Have you been down to the woods today?

“Americans are jumping on the cyclo-cross bandwagon.”

No. You don’t know your history. And can I give Don Myrah your address so he can come round and smack you round the head with his trophies? Tom Ritchie has always praised the worth of cyclo-cross bikes, and who were those euro guys on his team racing cross in the winter. Ross Schaffers early mountain bikes had drop bars and were really cross bikes with 26” wheels. Both of them have been making cross bikes since before YOU jumped on the bandwagon. We know of at least one American who has been over and ridden the 3 Peaks (Hi Marc) on the same Salsa cross bike four times. Try that on an Alan or a Vitus and it would probably have broken on you by now. It broke my euro cross bike.

When track becomes the next big thing because the Americans lead the way you’ll be there whinging about Chris bloody Boardman not realising that some of the biggest track stars in Japan - where it is a far bigger sport than here – are Americans. Or the support that quote mountain bike companies unquote like GT (or are they BMX - discuss) gave to the US track team throughout the 90s.

“Americans have no history.”

Excuse me but some brave Americans were riding across the continent on high wheelers before the railroad went all the way. All branches of cycling have been going on in the US for as long as they have in the UK. You just didn’t know about it.
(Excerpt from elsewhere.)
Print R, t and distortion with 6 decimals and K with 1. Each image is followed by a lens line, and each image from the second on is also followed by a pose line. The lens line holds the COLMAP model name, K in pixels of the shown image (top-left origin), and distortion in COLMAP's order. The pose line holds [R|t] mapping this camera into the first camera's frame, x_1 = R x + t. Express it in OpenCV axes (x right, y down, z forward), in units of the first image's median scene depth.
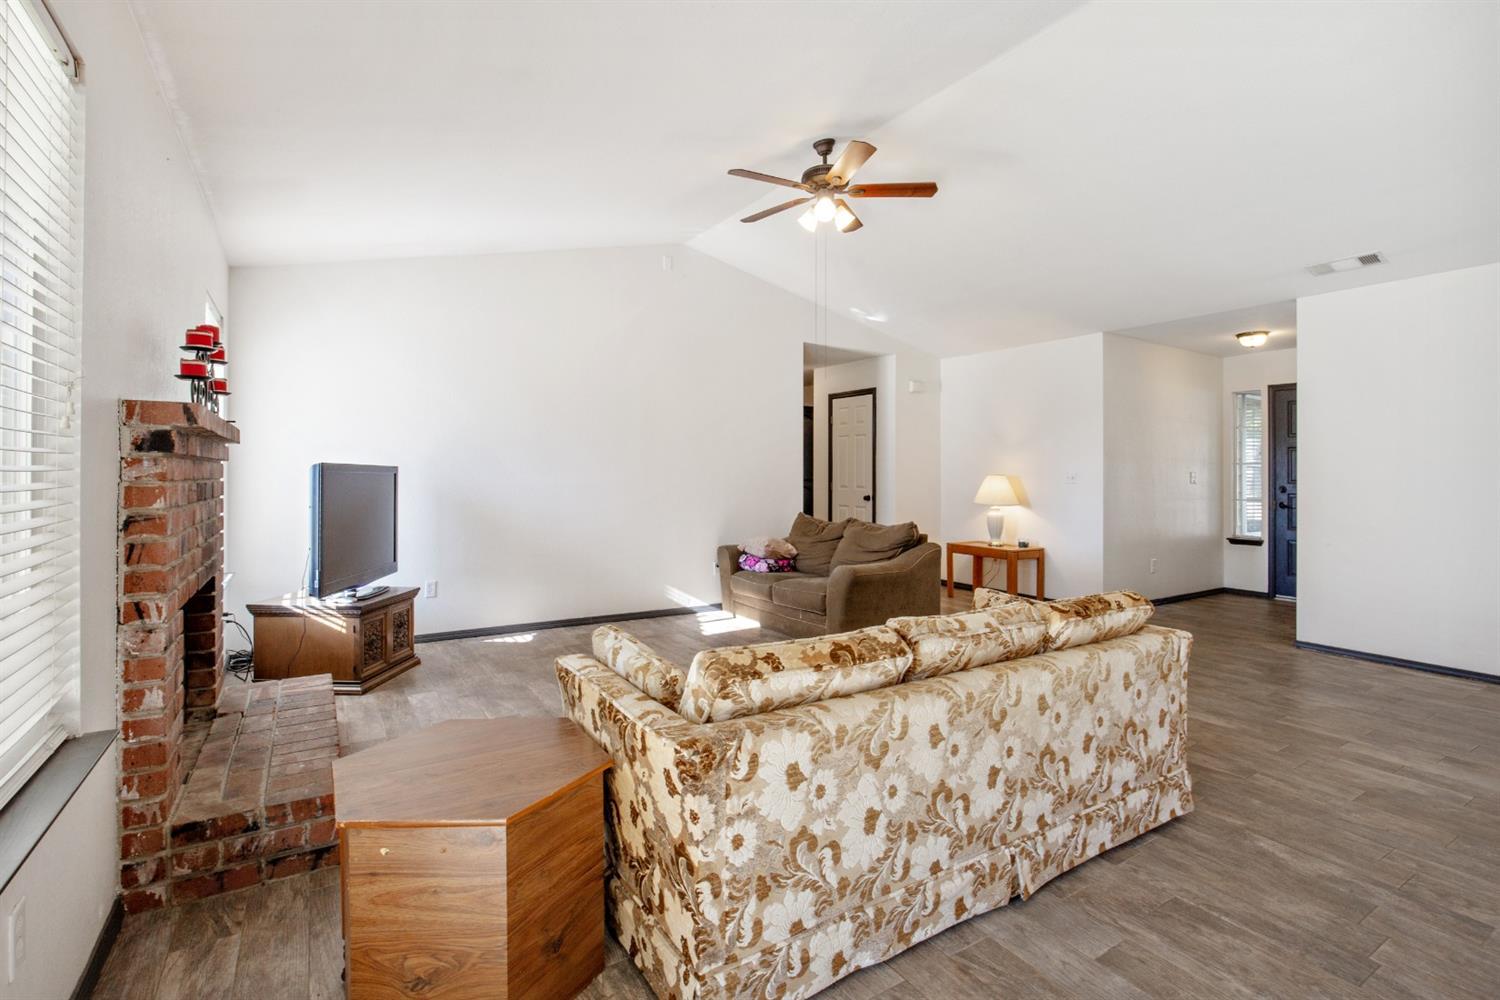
lens RADIAL K [[789.2, 0, 748.3], [0, 789.2, 443.1], [0, 0, 1]] dist [-0.004462, 0.000573]
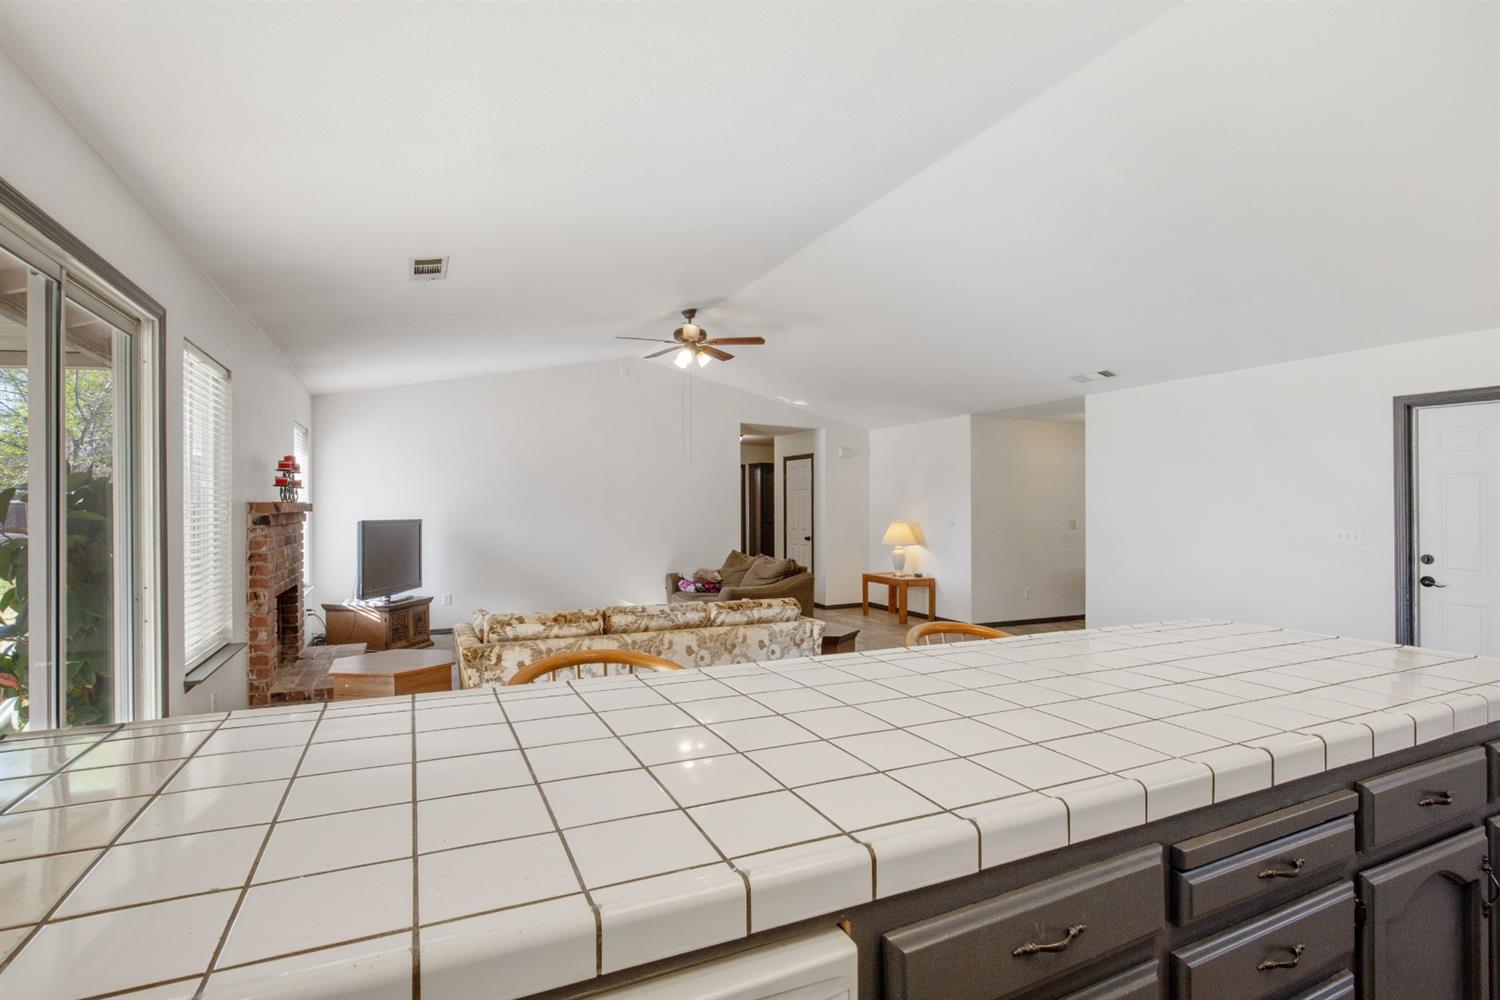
lens RADIAL K [[694.8, 0, 750.0], [0, 694.8, 500.0], [0, 0, 1]] dist [-0.000816, -0.000521]
pose [[0.998800, 0.005789, -0.048640, 0.356129], [-0.004761, 0.999764, 0.021217, -0.053582], [0.048752, -0.020960, 0.998591, -0.441639]]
“Americans build CNC stuff that breaks.”

Anyone can do that. And Everyone does. Once there were several American companies that actually made CNC stuff that was light strong – not cheap – and lasted. People like Frank Witmer of Cook Bros. Then other companies including not a few Europeans built light and cheap – not strong – CNC stuff that broke. That tarnished everyone’s reputation and people like Frank deserve better than to be lumped in with the broad generalisation that all CNC jewellery is pants.

“You should support your local framebuilder instead of some American.”

Not if your local framebuilder is actually pants. In which case you should support the framebuilder who can make the bike you want for what you can afford to pay.

“Why pay money for (insert US brand name here) when you could buy (insert UK brand name here)?”

The question shouldn’t be about where the product comes from. It should be about what works best and is within your budget. If that happens to be American Taiwanese, or British that’s the one to go for. Admittedly products made in the UK are often designed to cope with the strange weather and riding conditions we get which just plain breaks other stuff. So your excuse to buy British is then simply that it works better, and not some decision based on purely illogical and damn near racist grounds.

“It’s not fair waah waah waah”

Shut up. Get a Life. Just ride fer Gods sake.